Work order: Every line of the records below that has the word "related" should be copied.

Stored data entries
● ● ● ● ●

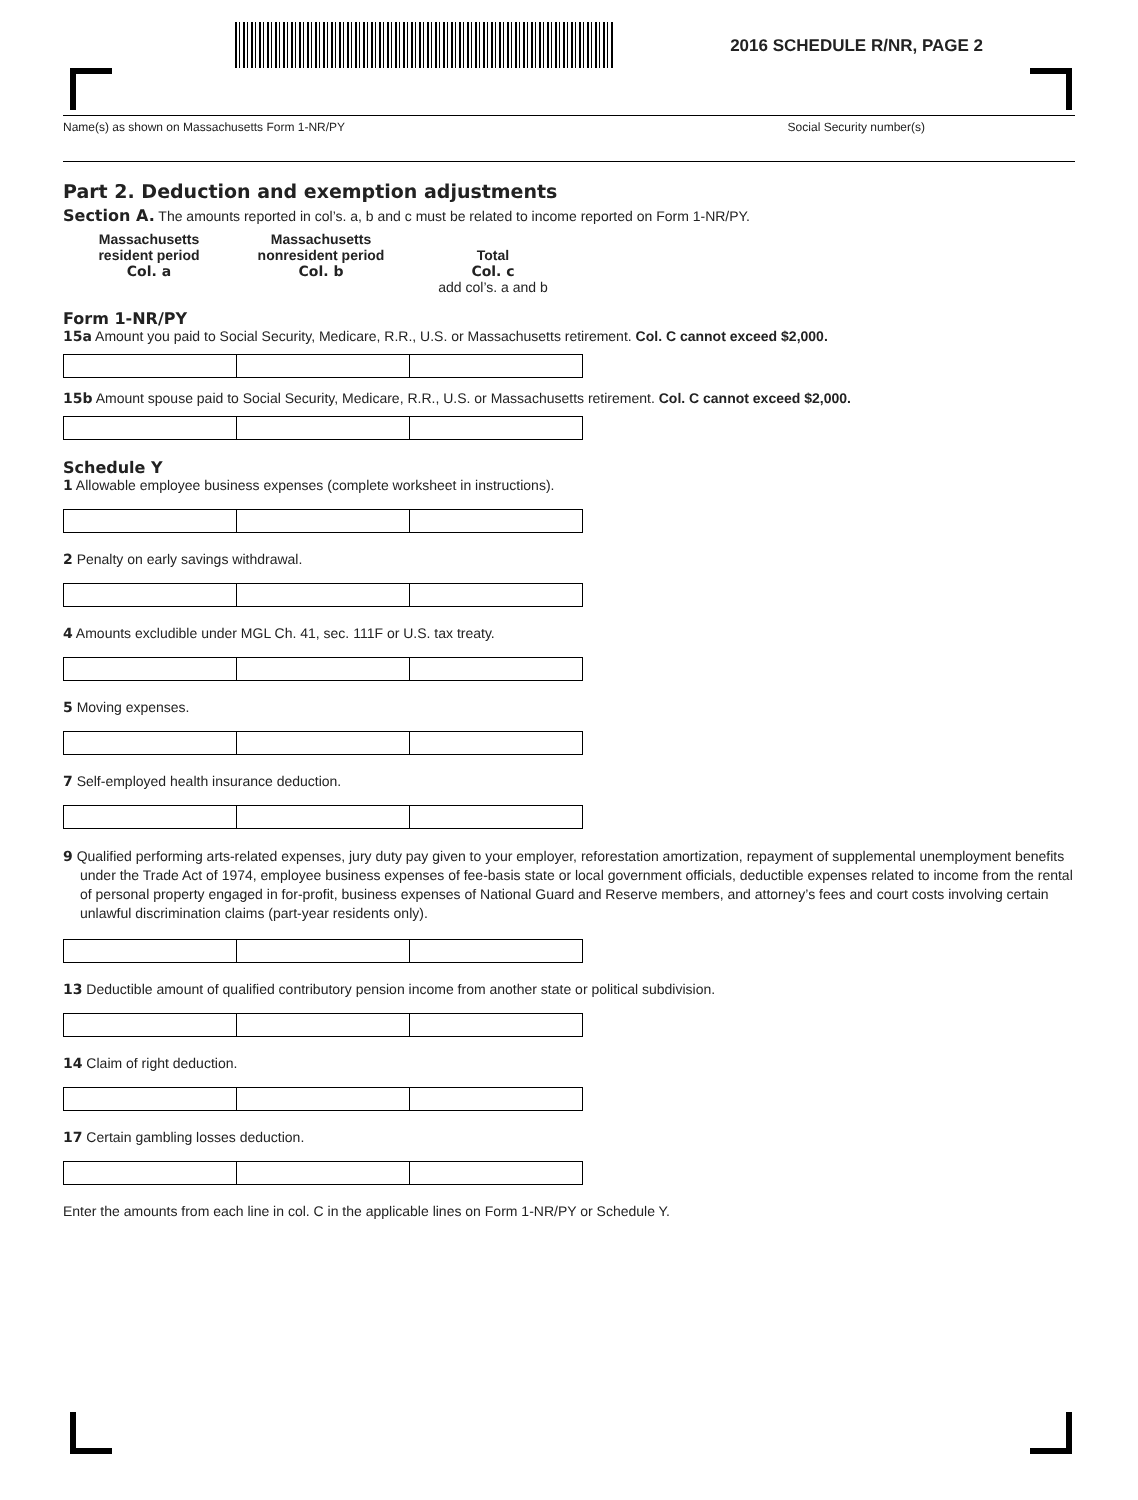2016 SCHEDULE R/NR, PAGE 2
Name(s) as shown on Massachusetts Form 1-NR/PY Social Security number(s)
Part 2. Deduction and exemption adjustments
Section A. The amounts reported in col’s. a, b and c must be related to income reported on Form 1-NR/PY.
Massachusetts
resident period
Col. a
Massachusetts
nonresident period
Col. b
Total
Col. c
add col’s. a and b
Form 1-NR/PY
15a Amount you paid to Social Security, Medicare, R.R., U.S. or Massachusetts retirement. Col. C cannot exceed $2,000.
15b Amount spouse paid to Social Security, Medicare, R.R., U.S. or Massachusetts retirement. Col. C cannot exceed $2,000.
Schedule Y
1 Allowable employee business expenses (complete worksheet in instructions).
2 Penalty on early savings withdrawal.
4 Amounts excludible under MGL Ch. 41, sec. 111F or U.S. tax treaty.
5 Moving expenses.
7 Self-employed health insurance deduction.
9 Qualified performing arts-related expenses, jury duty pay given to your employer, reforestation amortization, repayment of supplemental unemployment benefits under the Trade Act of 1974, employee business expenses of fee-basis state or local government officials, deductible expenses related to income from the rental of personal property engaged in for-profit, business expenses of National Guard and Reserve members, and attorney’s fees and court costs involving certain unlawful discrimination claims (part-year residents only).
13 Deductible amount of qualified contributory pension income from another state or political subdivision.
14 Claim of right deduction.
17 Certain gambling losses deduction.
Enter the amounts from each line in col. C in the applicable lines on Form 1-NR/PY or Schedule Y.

● ● ● ● ●

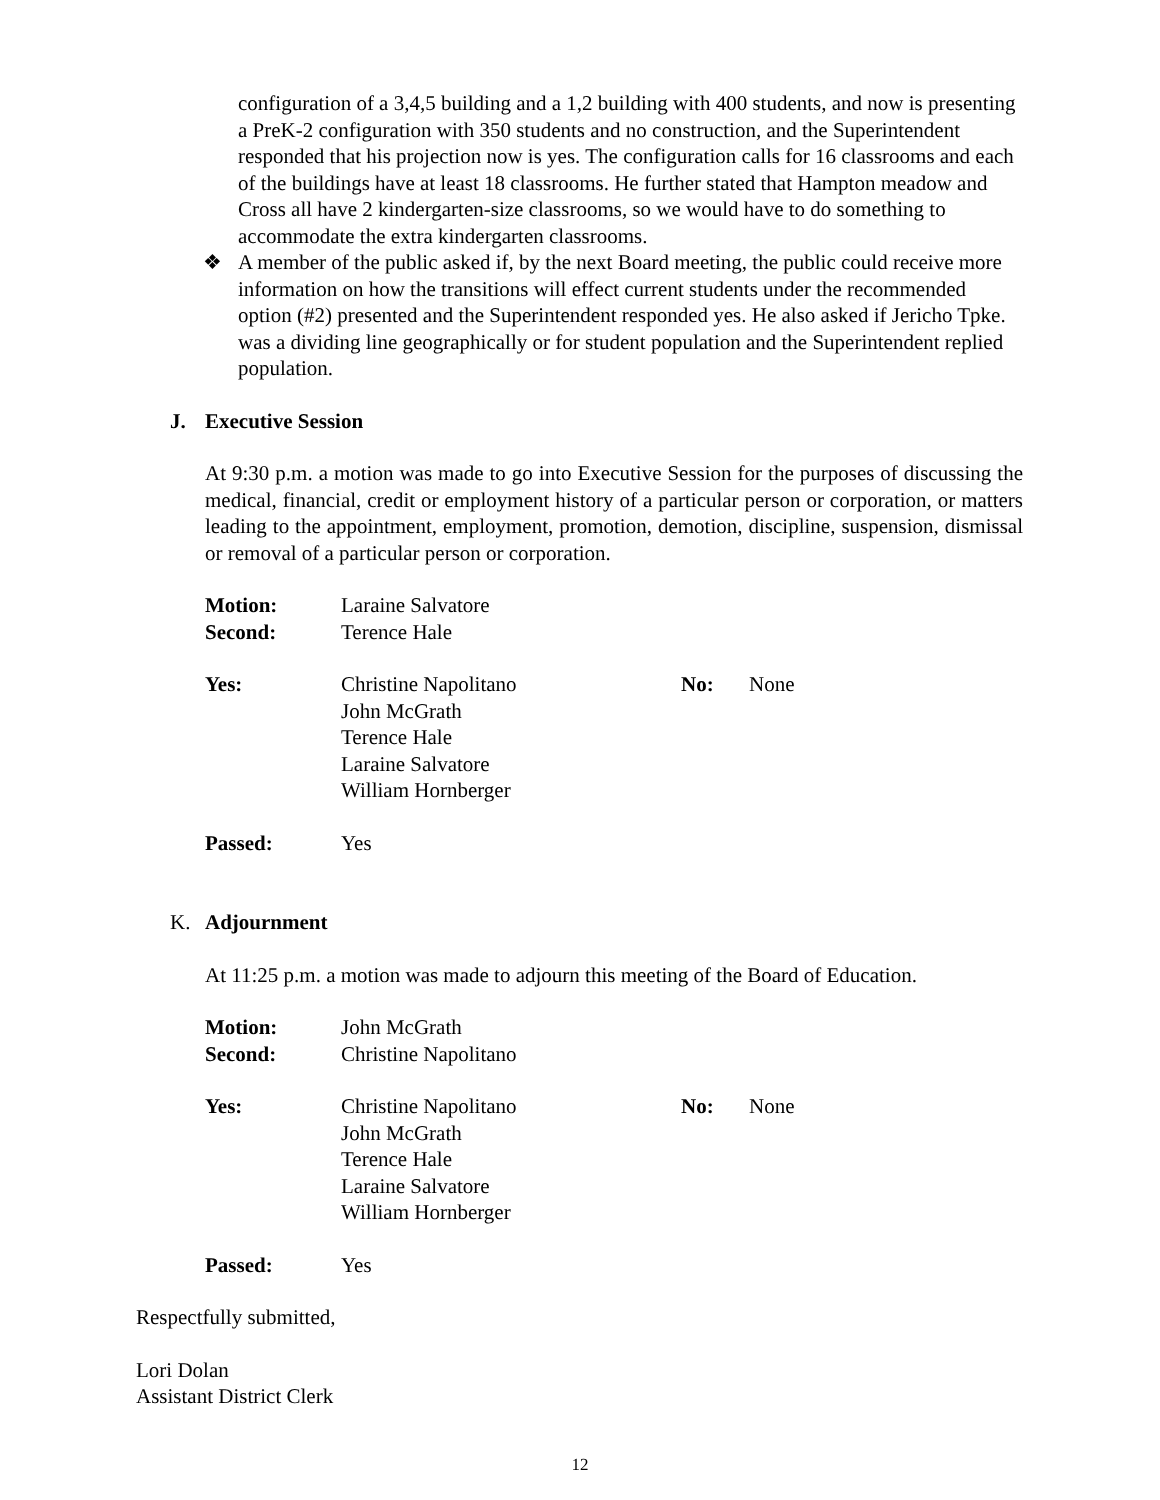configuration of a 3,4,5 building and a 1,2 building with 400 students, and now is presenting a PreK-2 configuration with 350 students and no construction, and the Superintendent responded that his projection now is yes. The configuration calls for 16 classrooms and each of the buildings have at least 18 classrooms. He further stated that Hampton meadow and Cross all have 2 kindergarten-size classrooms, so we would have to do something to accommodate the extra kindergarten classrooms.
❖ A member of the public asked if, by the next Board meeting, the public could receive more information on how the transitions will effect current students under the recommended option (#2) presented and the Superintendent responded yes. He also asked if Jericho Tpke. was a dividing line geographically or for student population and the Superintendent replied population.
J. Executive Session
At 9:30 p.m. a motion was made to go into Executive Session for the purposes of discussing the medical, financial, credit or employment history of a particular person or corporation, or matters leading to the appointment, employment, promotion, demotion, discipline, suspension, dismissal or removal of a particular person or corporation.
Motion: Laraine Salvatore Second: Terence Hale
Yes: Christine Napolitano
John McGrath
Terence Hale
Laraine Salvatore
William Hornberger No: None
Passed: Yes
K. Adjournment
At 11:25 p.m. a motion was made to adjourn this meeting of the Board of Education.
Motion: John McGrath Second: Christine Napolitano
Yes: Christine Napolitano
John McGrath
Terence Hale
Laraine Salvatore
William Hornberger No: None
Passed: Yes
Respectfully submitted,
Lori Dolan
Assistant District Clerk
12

● ● ● ● ●

Answer section:
Section A. The amounts reported in col’s. a, b and c must be related to income reported on Form 1-NR/PY.
9 Qualified performing arts-related expenses, jury duty pay given to your employer, reforestation amortization, repayment of supplemental unemployment benefits under the Trade Act of 1974, employee business expenses of fee-basis state or local government officials, deductible expenses related to income from the rental of personal property engaged in for-profit, business expenses of National Guard and Reserve members, and attorney’s fees and court costs involving certain unlawful discrimination claims (part-year residents only).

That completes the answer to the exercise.